- [INSTRUÇÃO 1]
Quais linhas dos registros contêm a palavra "help"? Identifique cada uma delas e copie-a integralmente.

Scientific American falou com Pavel Tsvetkov, professor assistente de engenharia nuclear na Texas A&M University, para saber por que a água do mar é o último recurso para resfriar reatores nucleares comprometidos, e quais as opções da TEPCO para as próximas etapas.


Por que uma instalação nuclear normalmente usa água purificada para resfriar seus reatores? Até que ponto ela é purificada?

Vou lhe dar um exemplo. Se você tem uma panela fervendo e a sua água tem minerais em excesso, então haverá condensação dentro dessa panela. Quando isso acontece num reator, interrompe as propriedades dos elementos do combustível. Empresas energéticas não querem pôr em risco o desempenho dos materiais de seu reator, por isso usam água purificada, normalmente de uma instalação especial de purificação no local.

Em que circunstâncias uma usina usaria água do mar para resfriar seus reatores?

Usar água não purificada não é prática normal – aliás, nunca se fez isso. Usinas não pegam água de rio ou mar para suplementar sua própria água interna, que fica em sistemas de circuito completamente fechado. É claro que elas colocam uma quantidade de água nova periodicamente para compensar a evaporação e outras perdas parecidas, mas essa água passa por purificação antes de ser usada.

- [INSTRUÇÃO 2]
Retome o trecho sobre o uso de água do mar no resfriamento de reatores nucleares a partir do ponto em que ele termina.

- [TRECHOS DOS REGISTROS]
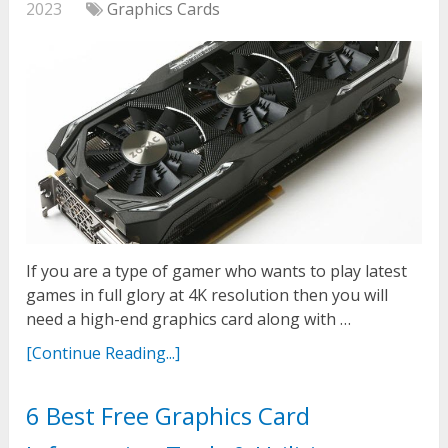
2023
Graphics Cards
If you are a type of gamer who wants to play latest
games in full glory at 4K resolution then you will
need a high-end graphics card along with …
[Continue Reading...]
6 Best Free Graphics Card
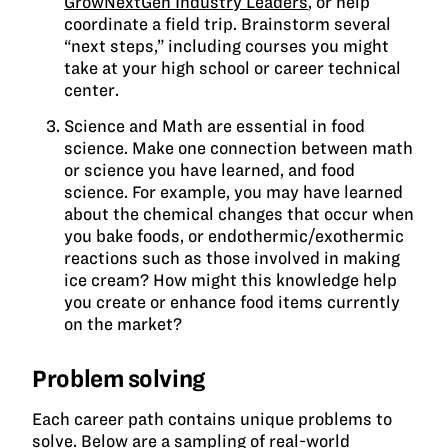
GrowNextGen Industry Leaders
, or help
coordinate a field trip. Brainstorm several
“next steps,” including courses you might
take at your high school or career technical
center.
Science and Math are essential in food
science. Make one connection between math
or science you have learned, and food
science. For example, you may have learned
about the chemical changes that occur when
you bake foods, or endothermic/exothermic
reactions such as those involved in making
ice cream? How might this knowledge help
you create or enhance food items currently
on the market?
Problem solving
Each career path contains unique problems to
solve. Below are a sampling of real-world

- [CAMPO DE RESPOSTA 1]
, or help
ice cream? How might this knowledge help

- [CAMPO DE RESPOSTA 2]
Os reatores da Tepco ficaram abaixo da condição normal de operação devido a falta de água, por isso tiveram de colocar água adicional para o resfriamento. A água salgada obviamente contém uma porção de minerais e, se for tirada diretamente do mar, também tem todo tipo de materiais flutuando nela. Mesmo que tudo seja filtrado, a química da água salgada não é realmente compatível com o que normalmente circula no reator. Ela é corrosiva demais para os elementos do combustível. Acho que, depois que essa água foi introduzida nos núcleos do reator, eles ficaram completamente inutilizáveis. Isso acontece porque qualquer material na água vai “colar” na superfície das varetas de combustível e fazer com que a transferência de calor se torne imprevisível.

Que papel desempenha o boro na água do mar?

O boro pode ser injetado em sistemas de refrigeração por água para controlar a atividade do núcleo do reator porque ele é um forte absorvedor de nêutrons, especialmente de nêutrons térmicos. Mas o boro não é usado habitualmente em reatores de água fervente, como os da estação Daiichi em Fukushima, porque o boro também exerce efeito corrosivo sobre os elementos do combustível. Em casos de emergência, no entanto, boro e água do mar podem ser usados para suprimir as reações em cadeia por fissão nos elementos do combustível.

Então, o uso de água do mar e boro é um último recurso para resfriar um reator?

Provavelmente, se tivessem mais tempo, eles teriam tentado restaurar os geradores diesel, que acionavam o sistema de resfriamento substituto, e assim fariam circular a água que já estava lá. Porém, com a água no núcleo evaporando devido a altas temperaturas, eles precisaram acrescentar cada vez mais água para poder suprimir rapidamente as condições de fervura.

Dado que a construção de um novo reator custaria vários bilhões de dólares, não há maneira alguma pela qual eles poderiam limpar os elementos do combustível?

Uma alternativa seria tentar explorar se dá para restaurar o reator, porque é um investimento significativo. Mas não tenho lembrança de alguém usar água do mar por período de tempo prolongado em seus reatores como eles estão fazendo agora.